All this is super interesting (and I played with the xi editor long ago) - thanks for the links, but I'm not sure what any real-life take-aways might be for Highlight.js. I can't see where anyone has the time right now to entirely replace our built-in parser with "something new" and then update our legacy of 184 core languages + however many 3rd party ones makes this a very large ship to turn like that.

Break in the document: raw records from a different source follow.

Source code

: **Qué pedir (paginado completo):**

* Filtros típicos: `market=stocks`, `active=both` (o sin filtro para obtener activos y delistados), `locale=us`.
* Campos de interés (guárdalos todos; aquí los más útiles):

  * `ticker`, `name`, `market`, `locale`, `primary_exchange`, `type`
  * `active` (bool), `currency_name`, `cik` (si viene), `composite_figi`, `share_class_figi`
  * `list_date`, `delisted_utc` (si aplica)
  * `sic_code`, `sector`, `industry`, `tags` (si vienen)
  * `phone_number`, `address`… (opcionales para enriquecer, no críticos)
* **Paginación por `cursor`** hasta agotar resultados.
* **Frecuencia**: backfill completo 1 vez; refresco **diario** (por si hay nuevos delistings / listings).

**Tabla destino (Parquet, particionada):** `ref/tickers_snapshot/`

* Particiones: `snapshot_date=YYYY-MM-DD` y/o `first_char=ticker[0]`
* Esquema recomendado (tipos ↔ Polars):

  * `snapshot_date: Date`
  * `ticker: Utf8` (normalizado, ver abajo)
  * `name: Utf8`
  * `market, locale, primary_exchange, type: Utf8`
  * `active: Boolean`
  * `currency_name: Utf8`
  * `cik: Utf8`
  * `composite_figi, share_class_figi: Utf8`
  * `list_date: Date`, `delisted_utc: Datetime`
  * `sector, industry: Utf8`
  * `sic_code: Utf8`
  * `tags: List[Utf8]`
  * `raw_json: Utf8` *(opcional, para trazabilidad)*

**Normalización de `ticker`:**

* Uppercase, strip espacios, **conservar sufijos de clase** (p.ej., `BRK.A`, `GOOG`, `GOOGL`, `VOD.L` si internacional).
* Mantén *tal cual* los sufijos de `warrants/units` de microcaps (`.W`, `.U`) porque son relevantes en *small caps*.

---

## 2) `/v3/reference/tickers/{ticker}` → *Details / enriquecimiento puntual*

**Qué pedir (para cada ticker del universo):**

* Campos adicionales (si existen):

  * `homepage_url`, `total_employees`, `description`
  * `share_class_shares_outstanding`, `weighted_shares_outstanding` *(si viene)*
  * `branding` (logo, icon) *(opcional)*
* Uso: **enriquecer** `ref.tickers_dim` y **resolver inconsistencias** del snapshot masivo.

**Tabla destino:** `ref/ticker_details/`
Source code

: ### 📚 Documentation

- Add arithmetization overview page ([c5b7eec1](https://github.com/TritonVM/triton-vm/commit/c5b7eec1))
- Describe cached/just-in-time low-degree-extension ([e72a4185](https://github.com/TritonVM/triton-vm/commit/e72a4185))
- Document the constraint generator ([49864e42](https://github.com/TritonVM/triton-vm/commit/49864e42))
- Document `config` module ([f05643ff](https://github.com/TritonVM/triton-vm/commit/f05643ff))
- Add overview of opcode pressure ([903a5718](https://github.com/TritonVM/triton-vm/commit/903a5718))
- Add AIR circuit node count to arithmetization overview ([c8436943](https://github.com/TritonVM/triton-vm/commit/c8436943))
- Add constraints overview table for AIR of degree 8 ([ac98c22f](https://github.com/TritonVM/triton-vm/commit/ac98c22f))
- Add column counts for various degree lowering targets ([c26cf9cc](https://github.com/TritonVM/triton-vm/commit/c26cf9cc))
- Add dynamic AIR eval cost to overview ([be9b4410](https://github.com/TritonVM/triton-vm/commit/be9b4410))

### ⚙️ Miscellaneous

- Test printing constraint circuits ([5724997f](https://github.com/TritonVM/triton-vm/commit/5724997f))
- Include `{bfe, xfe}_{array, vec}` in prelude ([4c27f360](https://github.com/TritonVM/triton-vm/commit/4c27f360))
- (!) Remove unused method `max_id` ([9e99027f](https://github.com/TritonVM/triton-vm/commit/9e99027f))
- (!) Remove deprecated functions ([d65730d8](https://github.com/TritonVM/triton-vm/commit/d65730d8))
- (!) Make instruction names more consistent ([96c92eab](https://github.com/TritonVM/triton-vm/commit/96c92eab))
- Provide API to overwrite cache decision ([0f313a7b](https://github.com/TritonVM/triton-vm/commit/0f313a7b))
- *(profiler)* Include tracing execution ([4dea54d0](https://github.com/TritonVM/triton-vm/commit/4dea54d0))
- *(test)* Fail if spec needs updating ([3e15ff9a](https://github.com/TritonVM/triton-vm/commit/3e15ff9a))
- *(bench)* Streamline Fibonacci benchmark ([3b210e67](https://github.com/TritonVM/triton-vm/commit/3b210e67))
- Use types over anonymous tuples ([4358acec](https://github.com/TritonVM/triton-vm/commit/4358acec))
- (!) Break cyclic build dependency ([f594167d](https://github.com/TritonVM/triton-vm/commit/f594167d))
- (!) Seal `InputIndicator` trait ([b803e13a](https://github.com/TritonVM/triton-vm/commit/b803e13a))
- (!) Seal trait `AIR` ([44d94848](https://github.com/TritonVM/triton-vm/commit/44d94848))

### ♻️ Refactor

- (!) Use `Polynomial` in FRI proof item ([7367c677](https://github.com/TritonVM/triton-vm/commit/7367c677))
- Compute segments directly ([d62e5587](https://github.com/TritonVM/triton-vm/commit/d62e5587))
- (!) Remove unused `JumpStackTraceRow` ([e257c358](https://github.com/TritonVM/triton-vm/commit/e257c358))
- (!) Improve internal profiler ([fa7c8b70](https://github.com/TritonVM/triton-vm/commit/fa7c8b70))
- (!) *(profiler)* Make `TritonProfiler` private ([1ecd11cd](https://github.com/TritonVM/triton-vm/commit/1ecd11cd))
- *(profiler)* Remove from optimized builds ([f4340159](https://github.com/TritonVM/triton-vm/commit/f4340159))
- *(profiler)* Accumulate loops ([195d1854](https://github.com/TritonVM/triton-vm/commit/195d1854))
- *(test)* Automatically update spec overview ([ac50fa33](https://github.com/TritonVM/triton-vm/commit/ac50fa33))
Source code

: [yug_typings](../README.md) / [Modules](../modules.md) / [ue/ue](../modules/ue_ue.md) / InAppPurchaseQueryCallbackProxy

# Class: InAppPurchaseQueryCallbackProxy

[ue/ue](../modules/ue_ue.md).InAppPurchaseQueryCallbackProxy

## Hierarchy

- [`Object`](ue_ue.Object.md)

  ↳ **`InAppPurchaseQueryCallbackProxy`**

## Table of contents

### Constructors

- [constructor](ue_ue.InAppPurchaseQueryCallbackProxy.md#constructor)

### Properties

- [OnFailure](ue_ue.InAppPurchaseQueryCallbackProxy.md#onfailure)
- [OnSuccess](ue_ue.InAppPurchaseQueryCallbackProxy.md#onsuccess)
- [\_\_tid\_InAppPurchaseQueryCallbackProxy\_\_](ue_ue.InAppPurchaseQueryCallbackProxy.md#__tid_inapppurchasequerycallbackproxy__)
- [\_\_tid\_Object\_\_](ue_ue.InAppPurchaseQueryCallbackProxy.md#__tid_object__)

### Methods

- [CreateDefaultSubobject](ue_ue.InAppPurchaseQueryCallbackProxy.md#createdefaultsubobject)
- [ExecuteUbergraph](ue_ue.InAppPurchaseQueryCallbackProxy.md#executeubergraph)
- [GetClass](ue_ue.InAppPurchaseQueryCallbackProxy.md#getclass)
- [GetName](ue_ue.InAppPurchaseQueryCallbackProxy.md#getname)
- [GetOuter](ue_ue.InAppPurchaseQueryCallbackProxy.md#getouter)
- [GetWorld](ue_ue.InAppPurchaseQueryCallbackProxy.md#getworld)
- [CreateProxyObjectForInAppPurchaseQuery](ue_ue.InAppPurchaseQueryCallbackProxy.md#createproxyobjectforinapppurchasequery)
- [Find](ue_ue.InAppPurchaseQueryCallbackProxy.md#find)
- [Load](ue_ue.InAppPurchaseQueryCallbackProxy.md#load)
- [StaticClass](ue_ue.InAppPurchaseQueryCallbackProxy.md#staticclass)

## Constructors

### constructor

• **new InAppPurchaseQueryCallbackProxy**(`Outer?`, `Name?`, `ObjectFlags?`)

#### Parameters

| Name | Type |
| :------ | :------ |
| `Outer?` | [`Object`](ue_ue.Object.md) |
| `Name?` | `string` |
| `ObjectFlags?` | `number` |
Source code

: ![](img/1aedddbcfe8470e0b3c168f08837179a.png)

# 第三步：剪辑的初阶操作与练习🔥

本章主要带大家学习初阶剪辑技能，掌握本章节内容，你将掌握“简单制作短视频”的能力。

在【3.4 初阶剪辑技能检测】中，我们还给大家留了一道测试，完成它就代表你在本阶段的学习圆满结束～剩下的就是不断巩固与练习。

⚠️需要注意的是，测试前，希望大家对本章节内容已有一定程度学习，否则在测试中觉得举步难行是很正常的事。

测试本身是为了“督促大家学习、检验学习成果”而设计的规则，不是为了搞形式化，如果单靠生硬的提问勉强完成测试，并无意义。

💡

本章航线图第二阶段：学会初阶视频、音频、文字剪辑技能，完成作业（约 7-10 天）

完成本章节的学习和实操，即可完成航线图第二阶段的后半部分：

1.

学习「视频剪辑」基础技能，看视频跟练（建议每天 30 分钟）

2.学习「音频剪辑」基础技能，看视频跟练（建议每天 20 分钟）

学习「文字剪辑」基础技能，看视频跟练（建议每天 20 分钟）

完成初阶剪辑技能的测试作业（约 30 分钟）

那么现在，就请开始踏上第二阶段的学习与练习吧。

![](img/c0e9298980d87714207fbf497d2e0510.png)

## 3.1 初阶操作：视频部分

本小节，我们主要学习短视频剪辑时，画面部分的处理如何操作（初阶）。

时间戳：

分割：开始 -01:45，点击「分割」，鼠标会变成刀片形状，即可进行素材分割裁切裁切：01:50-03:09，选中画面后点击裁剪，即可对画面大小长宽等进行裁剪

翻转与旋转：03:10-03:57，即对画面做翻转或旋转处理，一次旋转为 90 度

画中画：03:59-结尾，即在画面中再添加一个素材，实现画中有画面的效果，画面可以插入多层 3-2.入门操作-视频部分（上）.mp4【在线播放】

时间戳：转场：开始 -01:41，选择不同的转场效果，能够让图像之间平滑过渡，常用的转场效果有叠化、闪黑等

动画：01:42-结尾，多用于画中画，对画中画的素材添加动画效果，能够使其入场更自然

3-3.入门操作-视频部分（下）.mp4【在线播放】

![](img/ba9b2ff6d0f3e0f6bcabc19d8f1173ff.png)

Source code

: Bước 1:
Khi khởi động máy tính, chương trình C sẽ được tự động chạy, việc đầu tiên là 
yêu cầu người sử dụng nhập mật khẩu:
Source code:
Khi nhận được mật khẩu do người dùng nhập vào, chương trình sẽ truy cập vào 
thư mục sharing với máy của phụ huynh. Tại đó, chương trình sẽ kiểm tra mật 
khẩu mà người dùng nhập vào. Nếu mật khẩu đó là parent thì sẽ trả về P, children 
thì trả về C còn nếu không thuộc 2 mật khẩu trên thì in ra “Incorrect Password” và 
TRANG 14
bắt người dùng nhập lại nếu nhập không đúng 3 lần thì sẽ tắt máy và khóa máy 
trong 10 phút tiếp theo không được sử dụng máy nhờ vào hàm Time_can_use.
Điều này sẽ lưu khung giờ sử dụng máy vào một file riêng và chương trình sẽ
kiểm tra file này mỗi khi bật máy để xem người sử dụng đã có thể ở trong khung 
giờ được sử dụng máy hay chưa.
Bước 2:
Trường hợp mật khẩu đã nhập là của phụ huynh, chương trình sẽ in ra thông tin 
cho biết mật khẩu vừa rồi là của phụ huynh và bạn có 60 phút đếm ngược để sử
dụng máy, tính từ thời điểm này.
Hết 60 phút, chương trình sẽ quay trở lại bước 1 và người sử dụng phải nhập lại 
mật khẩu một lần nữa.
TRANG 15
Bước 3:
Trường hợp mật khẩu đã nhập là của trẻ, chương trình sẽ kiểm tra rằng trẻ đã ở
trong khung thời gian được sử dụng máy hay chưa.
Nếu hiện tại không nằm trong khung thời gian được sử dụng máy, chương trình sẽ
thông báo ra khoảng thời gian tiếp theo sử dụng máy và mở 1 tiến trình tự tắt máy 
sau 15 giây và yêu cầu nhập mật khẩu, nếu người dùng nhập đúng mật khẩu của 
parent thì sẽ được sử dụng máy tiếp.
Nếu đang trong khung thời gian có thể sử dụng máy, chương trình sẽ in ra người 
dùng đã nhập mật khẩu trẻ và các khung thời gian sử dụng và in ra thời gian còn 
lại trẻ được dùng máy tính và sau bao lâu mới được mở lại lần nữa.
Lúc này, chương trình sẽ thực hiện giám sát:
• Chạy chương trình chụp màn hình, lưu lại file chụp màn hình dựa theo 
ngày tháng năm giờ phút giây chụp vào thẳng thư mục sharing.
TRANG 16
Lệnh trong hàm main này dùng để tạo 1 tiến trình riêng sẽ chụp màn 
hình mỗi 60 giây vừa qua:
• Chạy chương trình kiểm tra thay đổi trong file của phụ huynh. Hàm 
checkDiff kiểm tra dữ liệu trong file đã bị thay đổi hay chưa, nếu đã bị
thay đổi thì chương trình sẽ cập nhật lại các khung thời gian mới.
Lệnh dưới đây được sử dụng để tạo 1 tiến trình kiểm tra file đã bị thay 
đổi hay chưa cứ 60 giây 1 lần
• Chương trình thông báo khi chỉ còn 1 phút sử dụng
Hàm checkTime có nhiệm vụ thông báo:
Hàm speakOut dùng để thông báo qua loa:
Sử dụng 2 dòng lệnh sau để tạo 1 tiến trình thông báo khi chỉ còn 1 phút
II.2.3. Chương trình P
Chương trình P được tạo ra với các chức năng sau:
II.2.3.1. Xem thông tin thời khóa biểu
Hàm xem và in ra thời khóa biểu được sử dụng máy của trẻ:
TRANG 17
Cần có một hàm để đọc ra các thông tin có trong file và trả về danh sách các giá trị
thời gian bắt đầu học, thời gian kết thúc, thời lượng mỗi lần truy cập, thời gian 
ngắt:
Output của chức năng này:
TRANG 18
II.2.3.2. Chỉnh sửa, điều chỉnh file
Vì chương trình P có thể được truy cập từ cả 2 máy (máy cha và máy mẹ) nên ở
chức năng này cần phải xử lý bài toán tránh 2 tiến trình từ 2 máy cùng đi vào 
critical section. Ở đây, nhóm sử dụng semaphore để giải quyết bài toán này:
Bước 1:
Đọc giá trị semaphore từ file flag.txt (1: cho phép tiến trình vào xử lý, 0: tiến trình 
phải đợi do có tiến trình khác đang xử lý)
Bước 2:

And if someone merely wanted to "add a choice" of say using Lezer with Highlight.js... ie, let Lezer build a parse tree and then HLJS turns it into HLJS compatible HTML at the very end... I think we may have the tools right now for plugins to build out this kind of functionality on their own - if anyone wanted to play with the idea. Or at least the codebase is modular enough to allow someone who wanted to try this kind of thing to make a real go of it.

joshgoebel commented 1 year ago

Related: #3623 #3619

If we potentially have the ability to use other parsing engines, should we consider allowing them in core? Right now the price is high for Lezer (24kb-40kb compressed, depending on how much of the Lezer engine we ship vs require to be external), but much lower for Prism (which is already a tiny engine)...

The 24kb cost is JUST the Lezer JSX/TSX parser. 40kb is if we add the whole Lezer stack (at least the pieces we need). This is tersed + gziped.

I'm just thinking if our own JSX support is broken/inadequate... and other engines already have "much better" support, should we really be spending time/effort to reinvent the wheel (which our parsing engine might not even yet have the chops to do) ourselves vs just taking that existing support and tapping into it?

For example Prism core + HTML, JS, JSX, TSX is only 20kb... our own JS and TS support weighs in at around 16kb... (both uncompressed) and Prism currently seems to have much better JSX support since they dynamically rewrite the nodes after parsing to deal with balancing HTML tags, etc...

I'm super interested in making such things possible (outside of core)... but if then we have very superior JSX solutions outside of core - what does that say about the JSX support we build into core? Does it just live forever in it's suboptimal state, or would we just drop JSX/TSX support entirely and point to the external options that do them much better?

joshgoebel commented 1 year ago

Also worth noting using something like Lezer we can have incredible highlighting fidelity - since a proper Lezer grammar knows what even single token is... which is why I mention it here. So lets try to keep this discussion focused on the relationship with fidelity.

For comments on just using other parsers in general the two other related threads would be better places to discuss.